▶ **Assigned task**
Set down, word for word, everything from the start of the rows below down to and including the line that contains "από τρίτες, ελληνικές και μη, ιστοσελίδες. Οι".

* * *

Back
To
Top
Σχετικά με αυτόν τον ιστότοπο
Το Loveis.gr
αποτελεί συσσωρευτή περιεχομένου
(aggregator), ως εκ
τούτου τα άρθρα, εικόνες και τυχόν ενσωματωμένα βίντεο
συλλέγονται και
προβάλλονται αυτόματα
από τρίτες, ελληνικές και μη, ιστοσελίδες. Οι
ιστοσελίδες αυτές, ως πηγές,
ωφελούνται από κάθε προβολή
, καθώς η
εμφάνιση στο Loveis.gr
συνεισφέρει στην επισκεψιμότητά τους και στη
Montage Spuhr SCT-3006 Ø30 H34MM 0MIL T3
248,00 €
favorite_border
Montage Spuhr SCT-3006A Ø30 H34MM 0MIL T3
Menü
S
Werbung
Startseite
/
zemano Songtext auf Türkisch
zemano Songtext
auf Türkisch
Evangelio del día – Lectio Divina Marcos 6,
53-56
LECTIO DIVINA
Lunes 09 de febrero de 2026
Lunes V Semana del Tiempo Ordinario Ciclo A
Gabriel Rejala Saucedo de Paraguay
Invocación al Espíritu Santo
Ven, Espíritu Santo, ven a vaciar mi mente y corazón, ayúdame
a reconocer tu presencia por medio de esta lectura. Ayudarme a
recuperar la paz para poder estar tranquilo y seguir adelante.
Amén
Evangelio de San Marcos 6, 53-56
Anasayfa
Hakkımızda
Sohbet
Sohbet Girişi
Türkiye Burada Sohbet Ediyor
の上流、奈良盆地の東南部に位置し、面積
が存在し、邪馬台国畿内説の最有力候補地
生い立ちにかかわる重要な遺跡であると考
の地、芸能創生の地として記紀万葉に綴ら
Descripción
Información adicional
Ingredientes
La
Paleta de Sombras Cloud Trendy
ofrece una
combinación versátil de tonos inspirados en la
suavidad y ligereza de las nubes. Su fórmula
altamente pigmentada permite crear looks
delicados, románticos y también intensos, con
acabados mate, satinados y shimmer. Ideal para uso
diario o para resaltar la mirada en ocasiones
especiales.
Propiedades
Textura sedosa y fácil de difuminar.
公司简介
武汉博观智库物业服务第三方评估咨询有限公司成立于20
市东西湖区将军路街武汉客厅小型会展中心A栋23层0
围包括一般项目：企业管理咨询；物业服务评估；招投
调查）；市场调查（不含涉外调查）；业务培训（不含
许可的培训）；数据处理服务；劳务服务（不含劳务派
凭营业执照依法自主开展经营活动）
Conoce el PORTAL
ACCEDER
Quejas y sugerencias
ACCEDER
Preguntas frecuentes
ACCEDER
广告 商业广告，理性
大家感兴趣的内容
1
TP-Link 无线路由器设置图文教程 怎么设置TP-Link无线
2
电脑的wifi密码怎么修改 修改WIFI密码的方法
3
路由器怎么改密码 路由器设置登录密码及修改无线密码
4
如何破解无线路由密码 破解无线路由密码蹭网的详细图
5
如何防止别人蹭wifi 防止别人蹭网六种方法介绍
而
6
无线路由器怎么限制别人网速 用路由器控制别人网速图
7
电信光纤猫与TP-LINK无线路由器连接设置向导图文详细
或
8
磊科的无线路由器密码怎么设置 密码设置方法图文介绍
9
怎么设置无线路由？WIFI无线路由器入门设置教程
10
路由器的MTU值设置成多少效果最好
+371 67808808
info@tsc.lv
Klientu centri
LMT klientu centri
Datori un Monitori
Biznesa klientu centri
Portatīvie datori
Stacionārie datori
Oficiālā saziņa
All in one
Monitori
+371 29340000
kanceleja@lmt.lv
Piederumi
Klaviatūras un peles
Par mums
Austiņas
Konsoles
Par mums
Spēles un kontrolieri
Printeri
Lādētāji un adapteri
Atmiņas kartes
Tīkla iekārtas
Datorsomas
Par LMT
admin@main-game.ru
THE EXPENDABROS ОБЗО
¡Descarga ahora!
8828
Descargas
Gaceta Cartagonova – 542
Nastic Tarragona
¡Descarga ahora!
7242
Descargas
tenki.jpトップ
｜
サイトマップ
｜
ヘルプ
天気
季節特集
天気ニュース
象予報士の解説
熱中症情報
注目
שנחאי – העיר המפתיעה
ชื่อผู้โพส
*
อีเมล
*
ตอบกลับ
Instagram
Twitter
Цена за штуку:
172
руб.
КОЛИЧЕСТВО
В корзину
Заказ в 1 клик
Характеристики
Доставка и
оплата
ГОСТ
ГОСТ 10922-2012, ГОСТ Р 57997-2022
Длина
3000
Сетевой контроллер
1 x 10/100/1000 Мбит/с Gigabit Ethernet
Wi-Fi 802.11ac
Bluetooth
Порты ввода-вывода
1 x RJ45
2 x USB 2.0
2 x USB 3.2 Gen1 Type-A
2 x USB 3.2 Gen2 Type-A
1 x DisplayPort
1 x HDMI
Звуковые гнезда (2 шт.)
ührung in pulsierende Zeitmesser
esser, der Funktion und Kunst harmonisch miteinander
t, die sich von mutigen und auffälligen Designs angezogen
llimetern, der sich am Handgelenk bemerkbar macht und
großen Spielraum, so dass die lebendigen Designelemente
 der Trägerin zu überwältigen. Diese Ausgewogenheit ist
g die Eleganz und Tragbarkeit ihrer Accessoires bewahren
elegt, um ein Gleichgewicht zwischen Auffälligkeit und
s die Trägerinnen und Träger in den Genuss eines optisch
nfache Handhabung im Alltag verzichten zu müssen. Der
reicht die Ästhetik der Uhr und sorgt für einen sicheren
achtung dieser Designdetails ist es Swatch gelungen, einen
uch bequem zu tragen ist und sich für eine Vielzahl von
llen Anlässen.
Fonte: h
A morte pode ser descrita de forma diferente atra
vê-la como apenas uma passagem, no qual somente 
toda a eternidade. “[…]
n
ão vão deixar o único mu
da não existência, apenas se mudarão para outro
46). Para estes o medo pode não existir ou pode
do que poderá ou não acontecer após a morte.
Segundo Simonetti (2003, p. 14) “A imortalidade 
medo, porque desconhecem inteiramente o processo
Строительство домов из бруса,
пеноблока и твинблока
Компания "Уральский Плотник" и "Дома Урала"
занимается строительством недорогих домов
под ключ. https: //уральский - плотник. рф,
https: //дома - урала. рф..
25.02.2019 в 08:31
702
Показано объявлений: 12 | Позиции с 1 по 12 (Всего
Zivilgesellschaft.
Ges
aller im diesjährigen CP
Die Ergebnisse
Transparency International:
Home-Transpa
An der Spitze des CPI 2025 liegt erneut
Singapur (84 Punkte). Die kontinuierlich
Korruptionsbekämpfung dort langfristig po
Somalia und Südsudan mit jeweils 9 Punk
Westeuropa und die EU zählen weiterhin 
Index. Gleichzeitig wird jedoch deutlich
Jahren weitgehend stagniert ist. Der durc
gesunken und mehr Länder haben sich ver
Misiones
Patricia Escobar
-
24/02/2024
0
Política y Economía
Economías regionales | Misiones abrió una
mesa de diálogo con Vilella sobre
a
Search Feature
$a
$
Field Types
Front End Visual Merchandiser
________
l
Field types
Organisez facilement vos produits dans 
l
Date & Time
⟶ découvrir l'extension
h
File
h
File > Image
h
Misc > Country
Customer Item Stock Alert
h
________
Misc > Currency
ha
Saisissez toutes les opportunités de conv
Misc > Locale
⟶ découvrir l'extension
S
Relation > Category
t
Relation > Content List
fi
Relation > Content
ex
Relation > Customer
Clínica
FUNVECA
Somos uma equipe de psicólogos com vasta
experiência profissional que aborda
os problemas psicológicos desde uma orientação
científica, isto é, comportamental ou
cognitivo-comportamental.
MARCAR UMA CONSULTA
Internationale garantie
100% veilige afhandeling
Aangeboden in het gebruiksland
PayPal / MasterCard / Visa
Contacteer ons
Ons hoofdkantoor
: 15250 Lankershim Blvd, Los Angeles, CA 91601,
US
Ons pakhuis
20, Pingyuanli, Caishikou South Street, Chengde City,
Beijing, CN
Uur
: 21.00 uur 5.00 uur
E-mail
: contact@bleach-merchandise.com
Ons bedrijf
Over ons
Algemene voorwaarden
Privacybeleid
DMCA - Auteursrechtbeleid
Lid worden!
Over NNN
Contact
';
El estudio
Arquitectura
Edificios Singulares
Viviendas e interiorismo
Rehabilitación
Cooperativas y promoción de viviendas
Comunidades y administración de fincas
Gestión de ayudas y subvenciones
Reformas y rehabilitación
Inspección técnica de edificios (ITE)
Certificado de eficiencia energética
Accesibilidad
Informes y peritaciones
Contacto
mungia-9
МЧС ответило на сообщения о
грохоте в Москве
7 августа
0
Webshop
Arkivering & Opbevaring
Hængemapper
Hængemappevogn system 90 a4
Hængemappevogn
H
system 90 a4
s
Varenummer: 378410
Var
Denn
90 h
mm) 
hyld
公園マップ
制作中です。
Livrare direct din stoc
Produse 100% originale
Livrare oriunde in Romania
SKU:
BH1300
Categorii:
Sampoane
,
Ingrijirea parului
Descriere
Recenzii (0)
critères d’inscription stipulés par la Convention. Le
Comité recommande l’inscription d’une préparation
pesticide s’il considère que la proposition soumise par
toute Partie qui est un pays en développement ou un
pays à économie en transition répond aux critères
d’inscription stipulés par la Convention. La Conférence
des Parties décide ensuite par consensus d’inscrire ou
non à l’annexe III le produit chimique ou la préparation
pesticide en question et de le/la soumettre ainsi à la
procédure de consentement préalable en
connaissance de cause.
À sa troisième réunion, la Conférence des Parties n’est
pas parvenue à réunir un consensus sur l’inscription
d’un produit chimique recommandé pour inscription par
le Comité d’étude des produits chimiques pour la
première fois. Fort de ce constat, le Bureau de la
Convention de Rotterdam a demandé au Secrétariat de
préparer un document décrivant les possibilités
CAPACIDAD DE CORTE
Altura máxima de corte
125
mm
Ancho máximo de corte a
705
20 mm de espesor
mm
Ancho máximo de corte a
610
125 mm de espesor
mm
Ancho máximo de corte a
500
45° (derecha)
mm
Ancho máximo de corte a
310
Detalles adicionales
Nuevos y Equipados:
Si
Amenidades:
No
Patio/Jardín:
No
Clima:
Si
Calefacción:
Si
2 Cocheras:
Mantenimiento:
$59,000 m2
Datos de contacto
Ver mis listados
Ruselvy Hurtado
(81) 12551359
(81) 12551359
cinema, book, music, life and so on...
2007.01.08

* * *

▶ **The answer**
Back
To
Top
Σχετικά με αυτόν τον ιστότοπο
Το Loveis.gr
αποτελεί συσσωρευτή περιεχομένου
(aggregator), ως εκ
τούτου τα άρθρα, εικόνες και τυχόν ενσωματωμένα βίντεο
συλλέγονται και
προβάλλονται αυτόματα
από τρίτες, ελληνικές και μη, ιστοσελίδες. Οι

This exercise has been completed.